Purpose: This experimental study in adult female sheep examined the value of nonresorbable porous hydroxyapatite (HA) as a grafting material in a single-stage sinus-lift procedure.

Materials And Methods: Two titanium plasma-flame-sprayed cylindric implants were placed bilaterally in each of 54 sinuses in 27 adult female sheep. In 2 groups of 18 sinuses each, the subantral hollow space was filled with porous HA or autogenous cancellous bone harvested from the iliac crest, respectively. Eighteen sinuses were not augmented and served as controls. The time course of new bone formation and bone remodeling was evaluated by sequential polyfluorochrome labeling. Observation periods were 12, 16, and 26 weeks after the surgical procedure. Six sinuses per observation period and test group were available for histologic evaluation.

Results: All implants were osseointegrated in the local host bone. New bone formation was observed in a triangular area bounded by the implant surface, local buccal antral wall, and submucous connective tissue around all implants. The mean length of bone-implant contact was 3.9 +/- 0.3 mm in the control group, 5.7 +/- 0.3 mm in the autogenous bone group, and 5.9 +/- 0.3 mm in the group augmented with porous HA. During the observation period, the relative length of direct bone-implant contact increased from 20% to 25.1% in the control group, from 30.4% to 35.5% in the autogenous bone group, and from 29.8% to 41.7% in the HA group. At a distance of 1 mm from the implant, the mean bone volume was 29.7 +/- 15.7% in the autogenous bone group. In the group augmented with HA the mean bone volume was 11.2 +/- 13.0%.
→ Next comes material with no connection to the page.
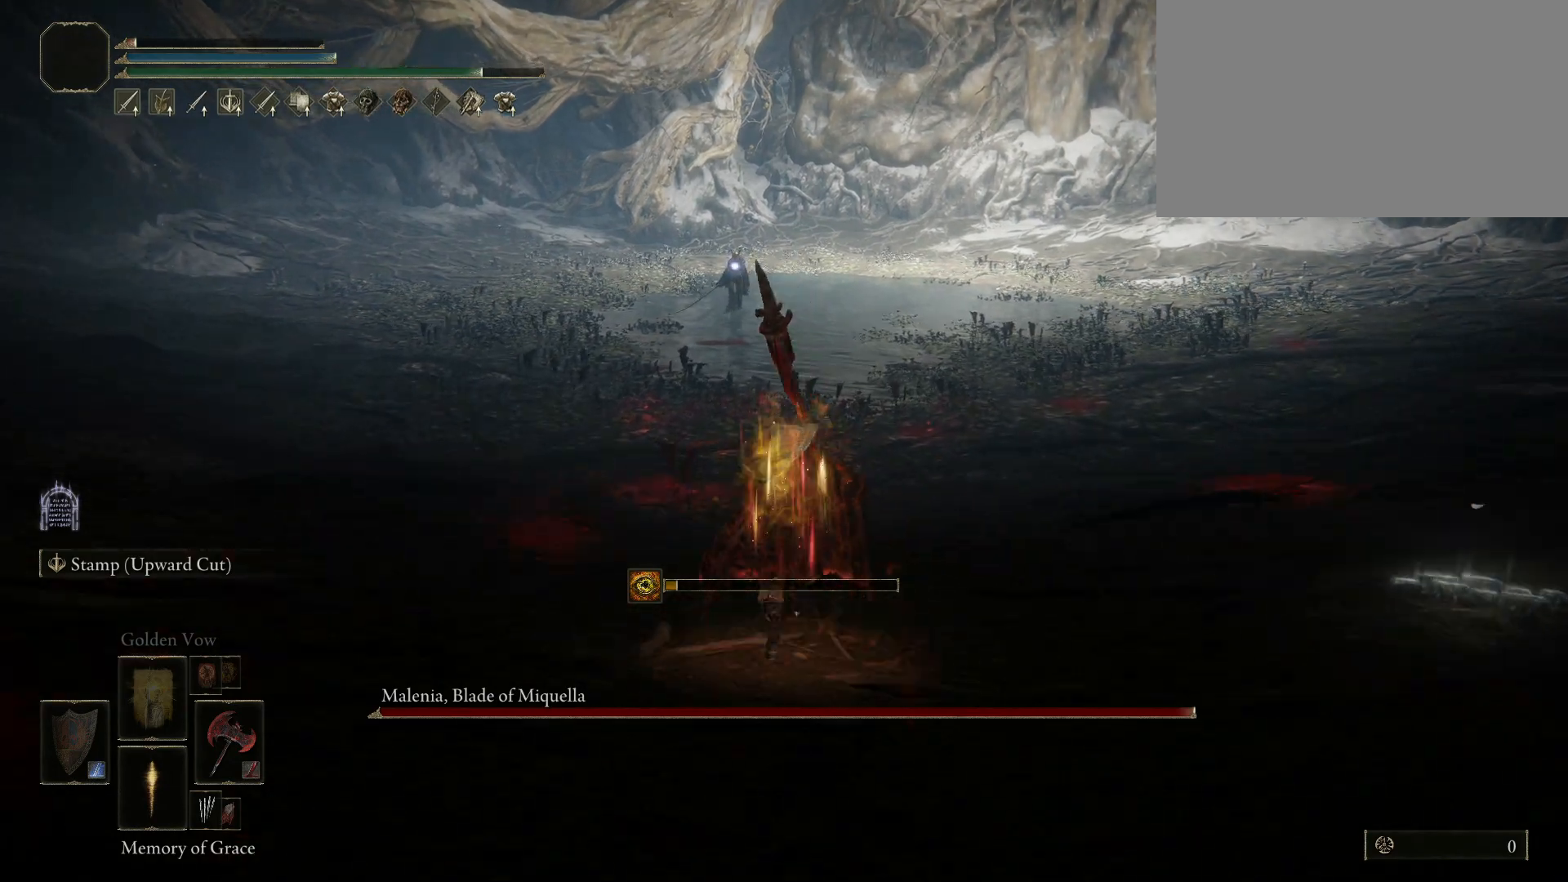
{"keys": ["space", "w"], "mouse": [], "events": []}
Discussion: There was no significant difference between HA and autogenous bone regarding bone-implant contact (P = .89).

Conclusions: Both groups showed a significantly greater bone-implant contact (HA: P = .002; autogenous bone: P = .0005) than the empty control group. However, since the results varied widely, the use of HA alone for sinus grafting should be used with discretion in sinus-lift procedures.